- EXERCISE DETAILS -
From the material below, reproduce exactly the stretch of lines that begins with the line holding "right hip: (280, 262)" and ends with the line holding "nose: (279, 205)", skipping the pictures.

_____

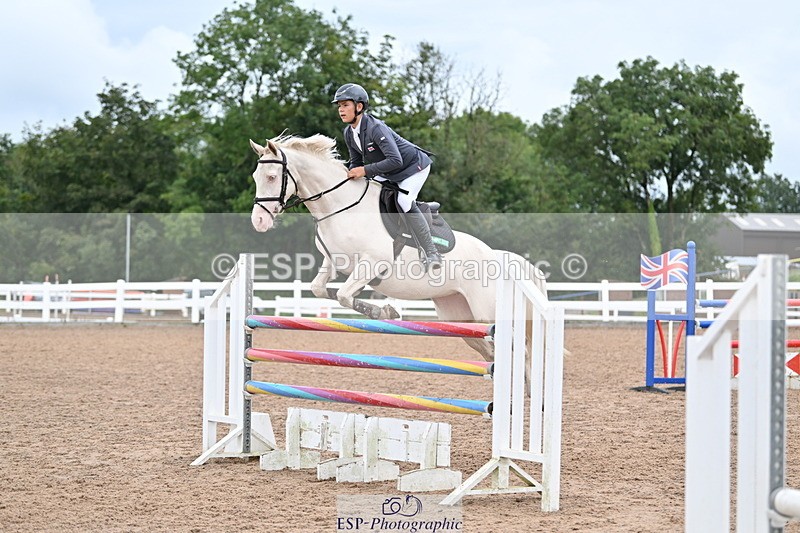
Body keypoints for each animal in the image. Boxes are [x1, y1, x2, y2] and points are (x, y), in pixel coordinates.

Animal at [248, 133, 548, 362]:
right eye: (255, 176)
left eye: (273, 177)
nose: (259, 221)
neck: (340, 206)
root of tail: (499, 257)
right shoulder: (332, 263)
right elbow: (321, 290)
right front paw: (385, 311)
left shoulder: (372, 263)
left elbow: (344, 295)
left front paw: (384, 312)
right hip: (460, 315)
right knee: (489, 349)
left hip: (487, 311)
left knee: (519, 351)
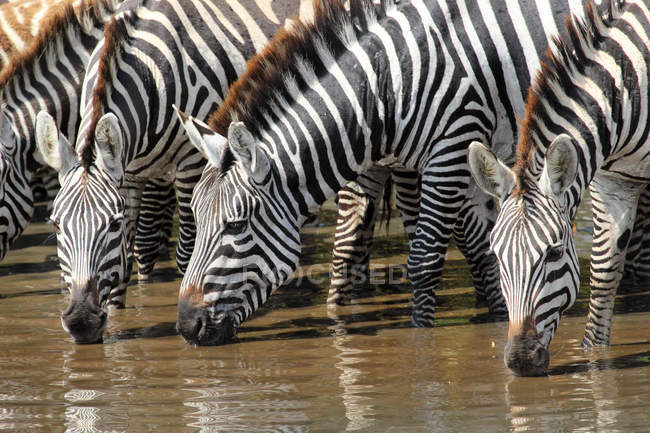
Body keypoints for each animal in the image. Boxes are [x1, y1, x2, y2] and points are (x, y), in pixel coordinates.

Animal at [35, 0, 312, 342]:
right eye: (57, 225)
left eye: (111, 224)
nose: (80, 322)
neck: (151, 76)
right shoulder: (130, 174)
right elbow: (129, 257)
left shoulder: (191, 163)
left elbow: (186, 252)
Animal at [175, 0, 596, 344]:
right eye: (196, 217)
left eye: (235, 226)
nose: (186, 326)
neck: (385, 88)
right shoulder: (380, 165)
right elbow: (347, 252)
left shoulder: (452, 147)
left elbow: (425, 258)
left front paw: (422, 344)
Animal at [466, 0, 648, 372]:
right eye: (497, 255)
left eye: (553, 252)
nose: (520, 360)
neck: (626, 87)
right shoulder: (613, 183)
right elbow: (604, 272)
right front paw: (594, 357)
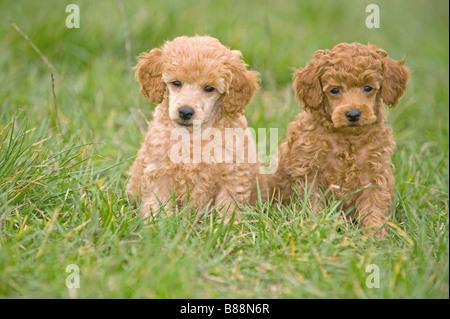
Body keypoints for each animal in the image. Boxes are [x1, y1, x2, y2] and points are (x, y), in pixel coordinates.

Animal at [125, 35, 260, 220]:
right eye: (176, 83)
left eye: (209, 88)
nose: (185, 112)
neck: (193, 135)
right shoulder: (159, 170)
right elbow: (157, 201)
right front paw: (156, 223)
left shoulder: (232, 174)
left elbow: (228, 206)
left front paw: (227, 225)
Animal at [268, 42, 410, 238]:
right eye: (334, 90)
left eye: (368, 88)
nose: (353, 114)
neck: (348, 139)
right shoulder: (309, 172)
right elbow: (313, 204)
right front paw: (315, 228)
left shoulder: (374, 174)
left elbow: (373, 207)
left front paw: (376, 237)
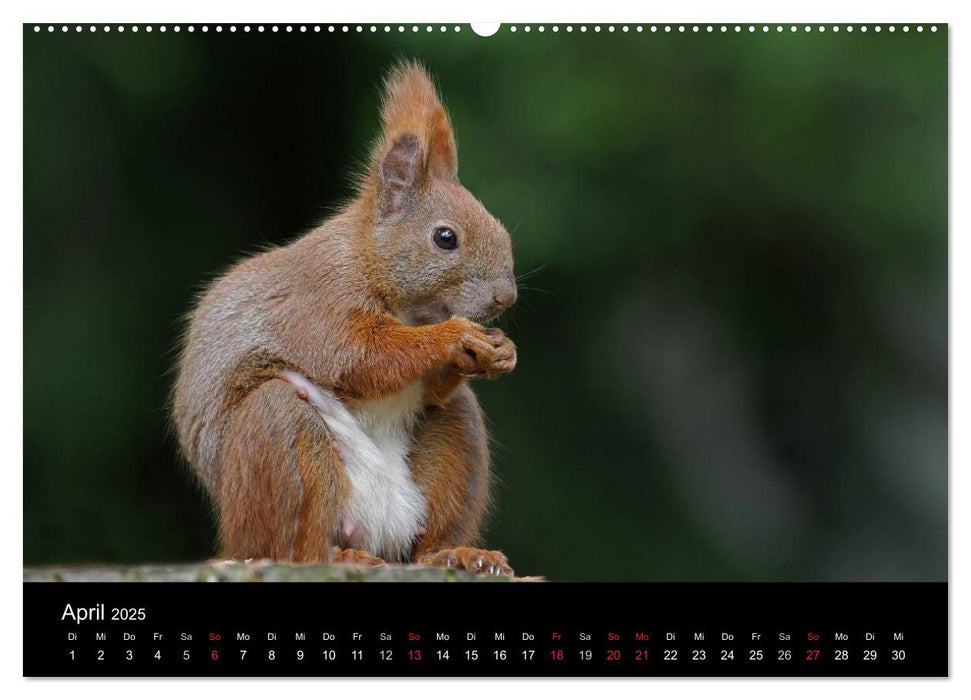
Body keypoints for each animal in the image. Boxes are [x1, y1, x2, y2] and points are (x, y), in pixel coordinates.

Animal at [175, 61, 524, 576]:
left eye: (500, 227)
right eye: (445, 238)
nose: (506, 296)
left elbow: (426, 385)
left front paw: (501, 350)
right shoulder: (321, 301)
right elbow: (360, 356)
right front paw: (456, 335)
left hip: (455, 443)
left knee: (432, 522)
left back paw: (459, 553)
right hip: (278, 442)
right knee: (295, 546)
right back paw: (341, 555)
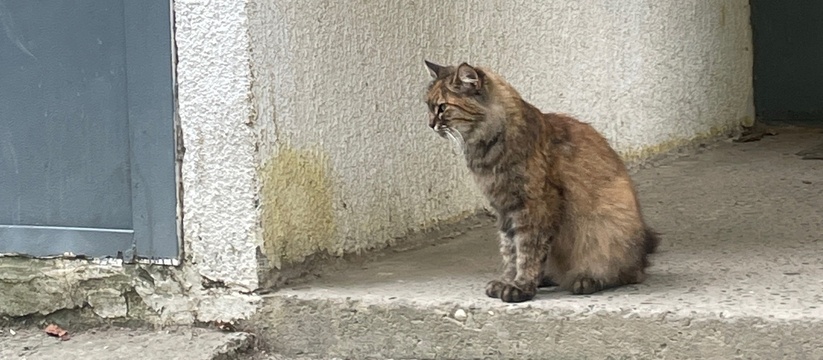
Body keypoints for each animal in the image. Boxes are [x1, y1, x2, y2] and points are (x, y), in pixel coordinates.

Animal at [424, 60, 664, 302]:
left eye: (442, 108)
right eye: (428, 106)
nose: (430, 124)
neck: (487, 149)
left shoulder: (534, 206)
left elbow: (527, 251)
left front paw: (520, 286)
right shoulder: (504, 209)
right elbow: (510, 251)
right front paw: (508, 280)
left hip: (609, 227)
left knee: (627, 273)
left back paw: (587, 280)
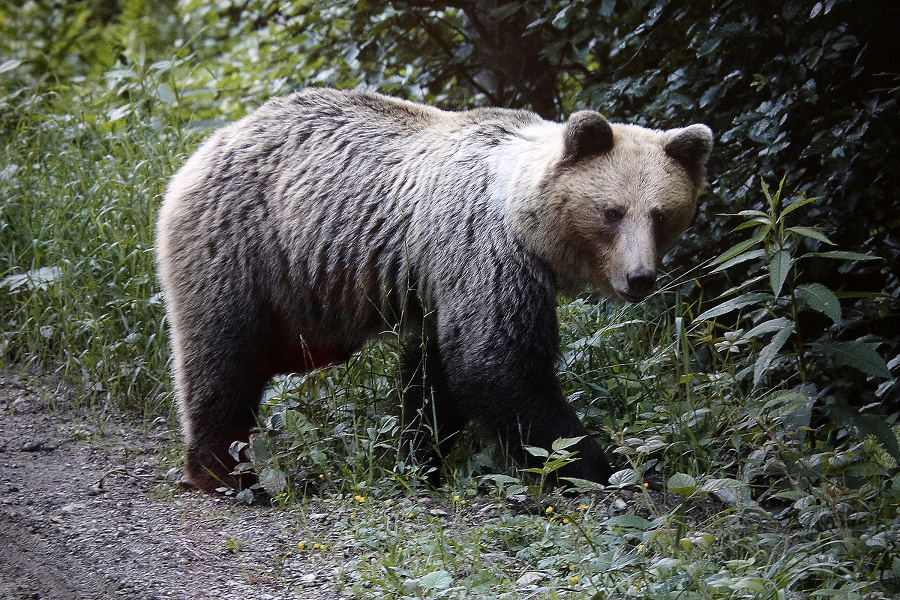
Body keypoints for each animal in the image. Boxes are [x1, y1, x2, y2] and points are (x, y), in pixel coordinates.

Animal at [156, 88, 716, 492]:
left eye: (662, 214)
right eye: (611, 212)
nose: (640, 277)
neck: (525, 221)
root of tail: (207, 146)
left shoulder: (438, 283)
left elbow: (434, 376)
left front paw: (420, 459)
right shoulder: (485, 252)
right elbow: (498, 365)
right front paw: (604, 469)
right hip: (241, 247)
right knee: (222, 359)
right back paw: (225, 473)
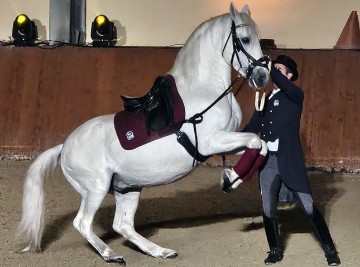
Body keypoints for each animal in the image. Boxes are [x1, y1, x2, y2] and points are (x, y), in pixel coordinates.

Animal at [16, 2, 270, 266]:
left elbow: (261, 145)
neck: (204, 90)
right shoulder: (211, 143)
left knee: (123, 225)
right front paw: (231, 178)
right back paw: (111, 254)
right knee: (83, 223)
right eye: (245, 39)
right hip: (96, 188)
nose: (262, 77)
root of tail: (64, 147)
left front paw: (231, 178)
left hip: (127, 188)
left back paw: (160, 251)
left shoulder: (227, 141)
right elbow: (256, 141)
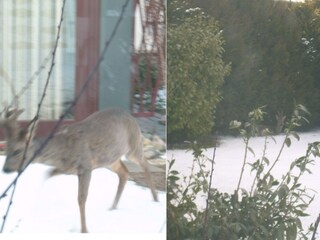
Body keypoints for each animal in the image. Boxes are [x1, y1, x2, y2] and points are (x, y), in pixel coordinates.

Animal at [0, 108, 159, 232]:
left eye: (17, 151)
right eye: (6, 149)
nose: (6, 169)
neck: (63, 151)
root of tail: (131, 116)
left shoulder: (86, 166)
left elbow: (81, 199)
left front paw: (84, 230)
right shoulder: (66, 169)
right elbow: (47, 174)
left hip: (133, 146)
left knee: (145, 164)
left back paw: (155, 198)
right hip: (110, 159)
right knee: (124, 172)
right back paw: (113, 207)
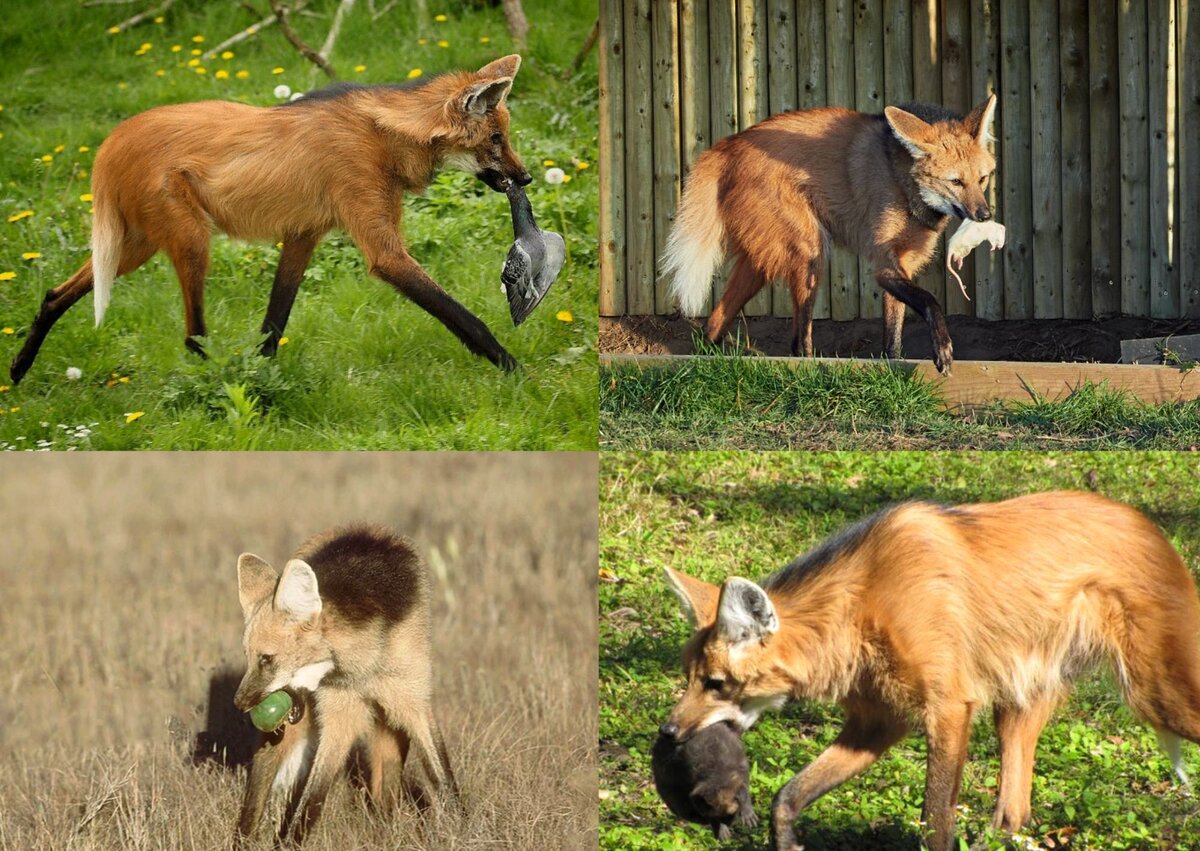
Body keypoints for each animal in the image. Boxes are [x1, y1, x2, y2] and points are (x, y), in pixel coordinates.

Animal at [11, 55, 530, 381]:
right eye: (497, 140)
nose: (524, 177)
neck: (387, 134)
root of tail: (111, 141)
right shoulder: (382, 250)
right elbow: (466, 318)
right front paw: (518, 371)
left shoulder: (303, 235)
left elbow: (274, 322)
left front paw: (261, 382)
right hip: (189, 239)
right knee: (192, 336)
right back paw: (213, 381)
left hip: (136, 244)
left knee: (55, 294)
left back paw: (18, 369)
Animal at [235, 523, 458, 844]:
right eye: (249, 658)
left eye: (267, 659)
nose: (239, 703)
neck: (362, 668)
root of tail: (365, 527)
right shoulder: (340, 715)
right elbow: (311, 800)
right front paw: (288, 842)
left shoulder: (411, 700)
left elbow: (444, 778)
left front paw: (464, 829)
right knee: (257, 794)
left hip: (389, 715)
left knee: (387, 777)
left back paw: (384, 825)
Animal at [662, 94, 998, 374]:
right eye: (956, 182)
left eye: (982, 179)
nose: (985, 215)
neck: (902, 183)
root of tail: (728, 143)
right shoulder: (885, 264)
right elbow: (929, 301)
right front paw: (942, 349)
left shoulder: (905, 262)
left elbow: (893, 338)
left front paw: (894, 366)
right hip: (811, 252)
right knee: (798, 343)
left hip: (761, 265)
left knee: (716, 320)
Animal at [662, 492, 1200, 849]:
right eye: (690, 678)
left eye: (716, 684)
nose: (668, 731)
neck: (860, 606)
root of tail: (1152, 529)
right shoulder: (879, 721)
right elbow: (787, 797)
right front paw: (787, 840)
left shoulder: (948, 707)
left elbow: (934, 819)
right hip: (1018, 702)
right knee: (1014, 812)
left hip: (1159, 693)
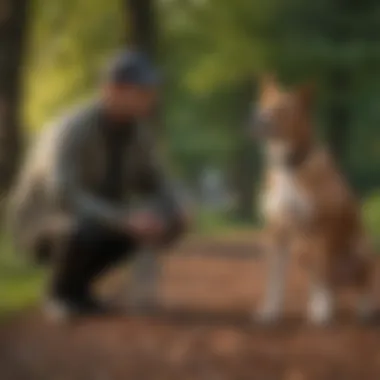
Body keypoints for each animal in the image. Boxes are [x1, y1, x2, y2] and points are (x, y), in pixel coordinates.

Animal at [252, 75, 374, 326]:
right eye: (262, 106)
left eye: (282, 109)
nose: (258, 120)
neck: (289, 166)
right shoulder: (276, 232)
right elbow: (274, 279)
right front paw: (270, 312)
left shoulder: (321, 230)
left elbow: (321, 275)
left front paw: (321, 313)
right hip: (302, 251)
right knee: (328, 282)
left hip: (362, 248)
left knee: (360, 284)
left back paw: (361, 309)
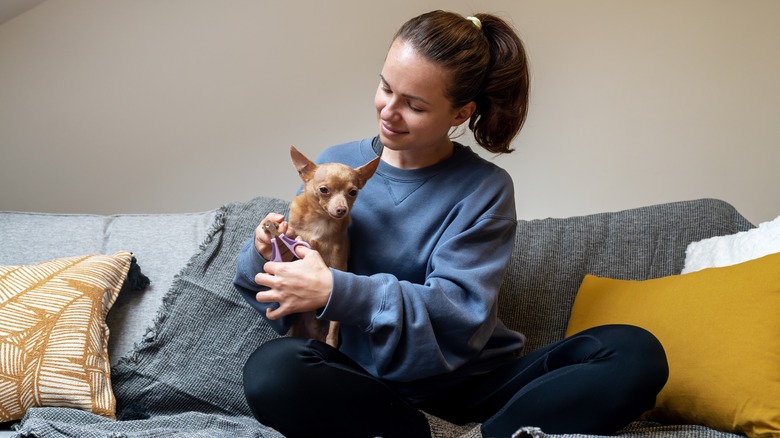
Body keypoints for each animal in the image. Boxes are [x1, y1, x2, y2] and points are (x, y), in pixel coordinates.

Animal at [284, 145, 380, 348]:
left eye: (353, 192)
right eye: (324, 190)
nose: (341, 209)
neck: (321, 220)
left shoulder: (337, 267)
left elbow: (334, 327)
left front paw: (332, 342)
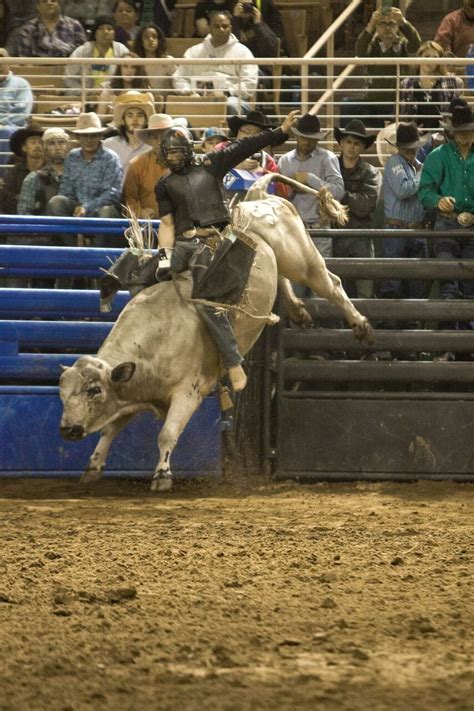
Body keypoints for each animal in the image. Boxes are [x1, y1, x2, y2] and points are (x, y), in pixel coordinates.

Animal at [59, 175, 374, 492]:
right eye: (62, 392)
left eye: (94, 390)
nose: (67, 429)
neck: (153, 341)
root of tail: (257, 198)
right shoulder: (131, 394)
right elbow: (110, 430)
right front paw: (93, 467)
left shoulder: (189, 391)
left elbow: (167, 433)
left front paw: (162, 475)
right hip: (280, 262)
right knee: (282, 280)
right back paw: (298, 311)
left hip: (303, 260)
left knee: (331, 284)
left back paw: (361, 326)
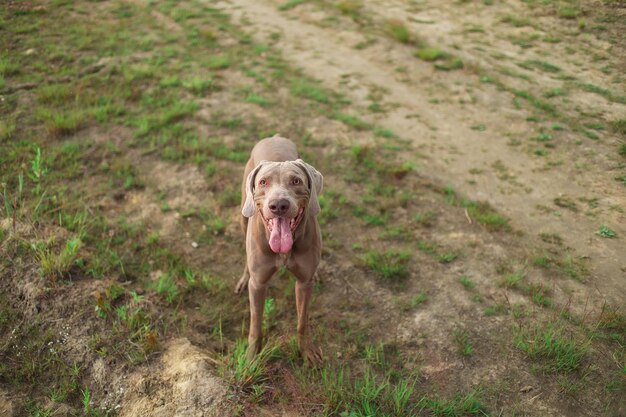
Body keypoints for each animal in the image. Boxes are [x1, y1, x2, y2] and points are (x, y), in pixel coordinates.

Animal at [233, 135, 322, 362]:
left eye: (296, 181)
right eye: (263, 182)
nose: (279, 205)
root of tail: (275, 136)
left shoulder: (304, 284)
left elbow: (302, 321)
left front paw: (307, 351)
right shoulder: (258, 285)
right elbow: (256, 323)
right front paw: (251, 356)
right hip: (243, 216)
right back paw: (243, 278)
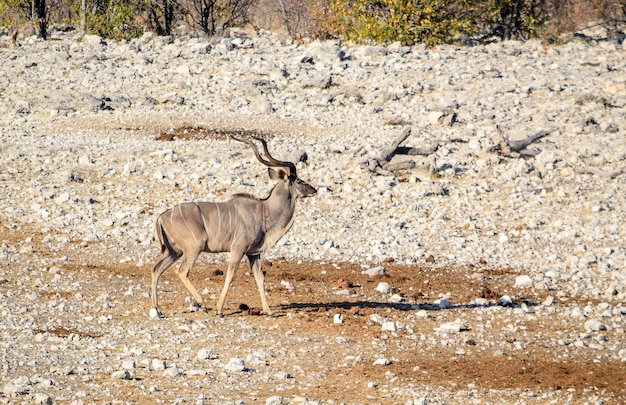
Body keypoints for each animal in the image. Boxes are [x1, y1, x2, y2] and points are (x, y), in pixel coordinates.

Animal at [150, 136, 316, 316]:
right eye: (299, 180)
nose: (313, 190)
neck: (263, 212)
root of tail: (161, 217)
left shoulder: (253, 254)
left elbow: (260, 277)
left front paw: (269, 311)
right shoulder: (238, 249)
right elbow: (230, 275)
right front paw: (219, 309)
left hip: (175, 251)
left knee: (156, 269)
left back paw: (157, 308)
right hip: (193, 248)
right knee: (182, 271)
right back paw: (202, 303)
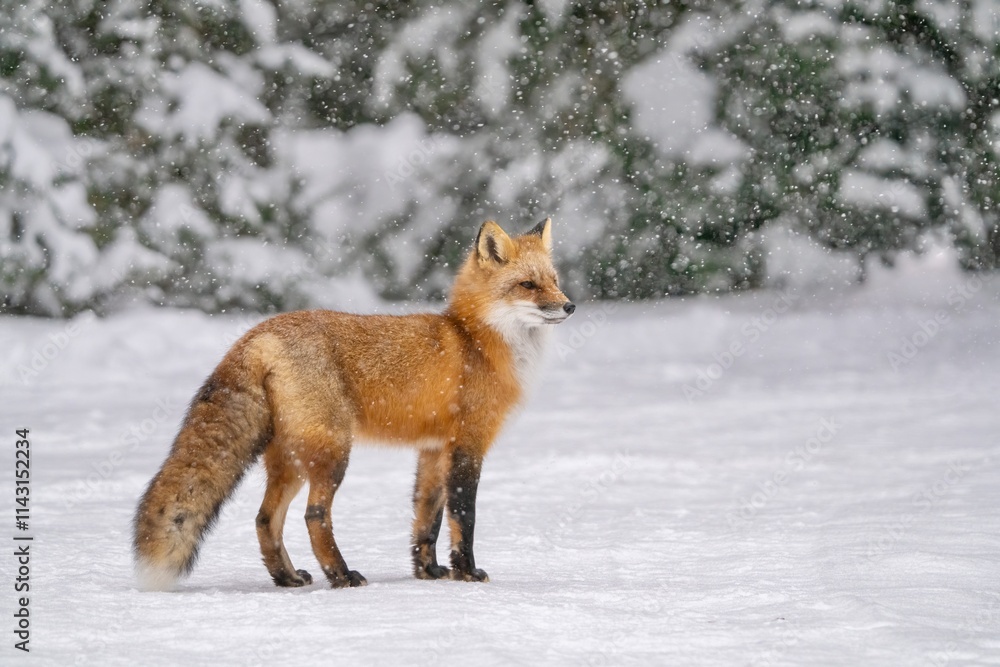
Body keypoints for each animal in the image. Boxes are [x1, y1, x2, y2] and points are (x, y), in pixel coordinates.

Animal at [133, 218, 575, 590]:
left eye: (554, 281)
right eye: (528, 285)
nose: (570, 305)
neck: (477, 341)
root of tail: (257, 335)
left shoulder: (433, 449)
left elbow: (427, 517)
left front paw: (429, 572)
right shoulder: (469, 444)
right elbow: (463, 516)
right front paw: (467, 572)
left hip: (291, 460)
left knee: (265, 519)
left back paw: (288, 578)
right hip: (332, 452)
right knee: (314, 516)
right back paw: (342, 576)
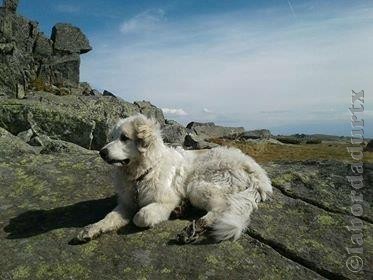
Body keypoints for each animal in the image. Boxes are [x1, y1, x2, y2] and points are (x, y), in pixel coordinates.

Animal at [75, 115, 270, 244]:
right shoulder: (126, 204)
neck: (143, 173)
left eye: (124, 138)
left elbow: (141, 216)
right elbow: (109, 217)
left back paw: (194, 226)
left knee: (222, 207)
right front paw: (91, 229)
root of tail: (255, 169)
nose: (102, 152)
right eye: (113, 137)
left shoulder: (165, 200)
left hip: (197, 185)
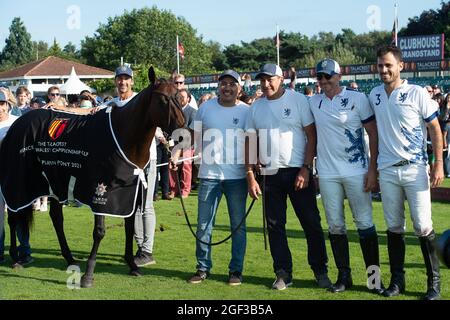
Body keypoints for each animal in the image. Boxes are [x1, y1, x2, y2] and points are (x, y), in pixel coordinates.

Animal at [0, 67, 185, 288]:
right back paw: (15, 258)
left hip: (55, 182)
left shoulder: (130, 192)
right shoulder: (100, 190)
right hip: (19, 183)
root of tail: (16, 125)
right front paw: (88, 275)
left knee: (56, 218)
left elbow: (129, 226)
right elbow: (99, 232)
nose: (183, 132)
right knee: (13, 217)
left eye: (179, 96)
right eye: (163, 99)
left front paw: (132, 265)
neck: (123, 136)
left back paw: (69, 258)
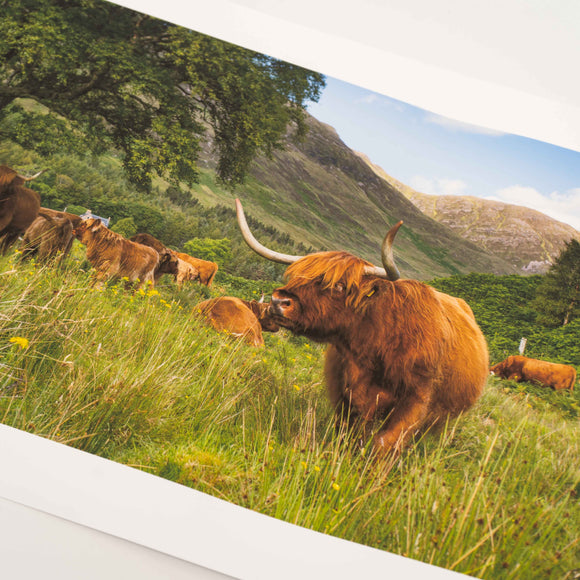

_____

- ANSWER FOR THE TASK -
right hip: (280, 262)
right knee: (282, 280)
right back paw: (298, 311)
left hip: (303, 260)
left knee: (331, 284)
left back paw: (361, 326)
Body keypoints for each animal in the image. Boxes are [x1, y1, x2, y2] and points are (x, y), in pixel coordinates.

Animal at [233, 135, 322, 362]:
left eye: (296, 181)
right eye: (263, 182)
nose: (279, 205)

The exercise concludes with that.